Update on the 18x36 LeBLOND lathe:
I came home without it, not because it doesn't seem like a good buy but because it's so massive. I drove my old pickup and expected to come home with the lathe. It probably outweighs my truck. The man has the service manual for it and that shows it as weighing 4250 lbs without the motor. My guess is that the motor would add at least another 300 to 500 pounds to that; it's a big one behind that vented door under the head end.
He was willing to follow me home with it *if* I had some way to get it off his trailer when he got here. I don't have any way of getting it off the trailer nor any way of moving it into my garage and no space for it if I could move it.
The massive 3 jaw chuck moves very smoothly to my untrained hand. I moved it back and forth and didn't feel or hear anything scary. The ways appear very flat with a groove running lengthwise that you can feel with your fingertips if you press through the grease. I didn't have a way of doing the test scholman described. All gears were lubricated. The man said he hasn't used it but watched and listened to it running before he bought it. He bought two at an auction and is keeping the small one. He says his brother is a machinist and checked them out for him at the auction.
The saddle moves smoothly all the way up to where the cutting tool can touch the chuck. The chuck has both sets of jaws and each jaw is numbered 1 through 3 in each set. One jaw is a handful. (Say that last statement out loud around someone without explaining anything). I cranked the compound in and back out several times and the backlash appears to be 100 gradations on the dial, consistently. The tool holder appears massive to me. It had two cutting tools stacked in it, one on top of the other. (To reduce chatter on big bites?) Nothing about the saddle or compound or tailstock was shakeable. I jerked upwards and sideways and tried gentle pulls both ways and didn't feel a tick or move. The tailstock has a Morse taper reducer in it.
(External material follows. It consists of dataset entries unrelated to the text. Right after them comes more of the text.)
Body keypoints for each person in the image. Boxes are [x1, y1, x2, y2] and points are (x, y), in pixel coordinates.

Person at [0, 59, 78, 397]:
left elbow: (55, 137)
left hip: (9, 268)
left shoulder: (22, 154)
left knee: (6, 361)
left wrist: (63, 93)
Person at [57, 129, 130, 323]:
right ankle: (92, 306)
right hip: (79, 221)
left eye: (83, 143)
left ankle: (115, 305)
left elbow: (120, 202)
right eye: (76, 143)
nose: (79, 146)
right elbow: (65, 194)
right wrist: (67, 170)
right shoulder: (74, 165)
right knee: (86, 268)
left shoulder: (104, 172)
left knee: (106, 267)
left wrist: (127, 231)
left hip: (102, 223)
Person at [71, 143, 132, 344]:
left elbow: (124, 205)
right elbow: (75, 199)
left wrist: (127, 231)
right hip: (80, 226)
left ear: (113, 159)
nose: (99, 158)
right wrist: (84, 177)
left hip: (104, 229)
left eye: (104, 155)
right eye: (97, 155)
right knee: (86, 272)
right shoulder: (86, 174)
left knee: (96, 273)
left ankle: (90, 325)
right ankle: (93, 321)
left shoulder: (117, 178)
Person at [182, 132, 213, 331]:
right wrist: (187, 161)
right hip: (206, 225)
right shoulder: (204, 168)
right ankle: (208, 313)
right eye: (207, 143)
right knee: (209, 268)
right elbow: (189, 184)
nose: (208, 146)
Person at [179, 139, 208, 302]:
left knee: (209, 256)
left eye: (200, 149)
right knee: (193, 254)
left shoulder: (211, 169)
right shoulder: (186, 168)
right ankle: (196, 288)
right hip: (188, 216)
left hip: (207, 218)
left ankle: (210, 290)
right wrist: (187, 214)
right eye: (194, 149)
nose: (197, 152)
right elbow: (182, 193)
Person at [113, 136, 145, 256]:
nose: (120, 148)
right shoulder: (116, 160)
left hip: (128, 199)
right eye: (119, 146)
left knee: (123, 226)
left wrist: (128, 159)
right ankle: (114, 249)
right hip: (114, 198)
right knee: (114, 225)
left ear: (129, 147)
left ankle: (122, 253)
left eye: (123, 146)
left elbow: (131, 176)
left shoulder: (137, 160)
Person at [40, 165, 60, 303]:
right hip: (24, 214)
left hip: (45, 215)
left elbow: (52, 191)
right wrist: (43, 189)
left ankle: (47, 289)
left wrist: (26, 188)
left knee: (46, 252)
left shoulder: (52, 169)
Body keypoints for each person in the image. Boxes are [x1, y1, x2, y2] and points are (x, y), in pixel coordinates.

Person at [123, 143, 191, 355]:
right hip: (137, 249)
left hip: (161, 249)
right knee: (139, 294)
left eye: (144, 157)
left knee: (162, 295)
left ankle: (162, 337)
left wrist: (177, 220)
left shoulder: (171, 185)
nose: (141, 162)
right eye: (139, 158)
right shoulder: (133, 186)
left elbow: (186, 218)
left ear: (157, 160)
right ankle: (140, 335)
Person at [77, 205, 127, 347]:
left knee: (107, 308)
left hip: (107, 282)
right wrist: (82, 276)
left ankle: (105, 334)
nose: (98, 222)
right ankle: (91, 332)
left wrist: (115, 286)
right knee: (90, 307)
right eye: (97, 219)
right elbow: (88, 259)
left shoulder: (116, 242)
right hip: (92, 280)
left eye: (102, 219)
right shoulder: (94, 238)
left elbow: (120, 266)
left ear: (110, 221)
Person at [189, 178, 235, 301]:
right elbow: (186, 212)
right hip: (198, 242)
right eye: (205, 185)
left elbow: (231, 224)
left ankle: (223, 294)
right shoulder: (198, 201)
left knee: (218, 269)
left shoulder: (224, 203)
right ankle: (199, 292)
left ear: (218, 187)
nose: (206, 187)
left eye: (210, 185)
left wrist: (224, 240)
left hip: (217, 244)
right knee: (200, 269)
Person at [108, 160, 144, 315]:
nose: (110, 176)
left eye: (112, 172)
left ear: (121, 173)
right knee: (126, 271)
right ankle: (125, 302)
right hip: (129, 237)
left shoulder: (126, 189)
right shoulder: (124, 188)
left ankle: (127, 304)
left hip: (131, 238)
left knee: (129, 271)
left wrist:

There is a plate on the side showing 3 columns of gear lever positions and rpms. The lowest shown is 11 RPM and it doesn't get over 100 RPM until the bottom of the 2nd column. The thumbnail test found only the longitudinal groove previously described. There did not appear to be a change from worn to unworn across the ways. I did find a ding about the size of a pinhead where the chain had been, but it was far under the chuck and the saddle never reached it. Another plate down low on the head shows threads per inch and some other stuff. I didn't examine a third plate that's on it.
The man told me he put the heavy layer of grease on the ways to protect them. He said he kept it under roof and brought it out for me to be able to see it from the highway. I passed by his house a few hours after we talked and it had already been put away again.
The ads I saw for this are at
http://www.tractorshed.com/cgi-bin/...lay_db_button=on&db_id=113155&query=retrieval
and
http://www.metalwebnews.com/equipment-sale.html
It has a large box on the backside with big cartridge fuses in it and a disconnect on the side that doesn't show in those photo ads. The button box sticking up from the top has start, stop, forward and reverse.
It would probably be a fantastic deal for someone with a machine shop, but, like I said, it's really too massive for my garage even if I could get it off the man's trailer. I had every chain I own in the back of my truck along with a couple of 8' 2x8's and expected to bring it home. I just didn't realize the size and mass of this thing.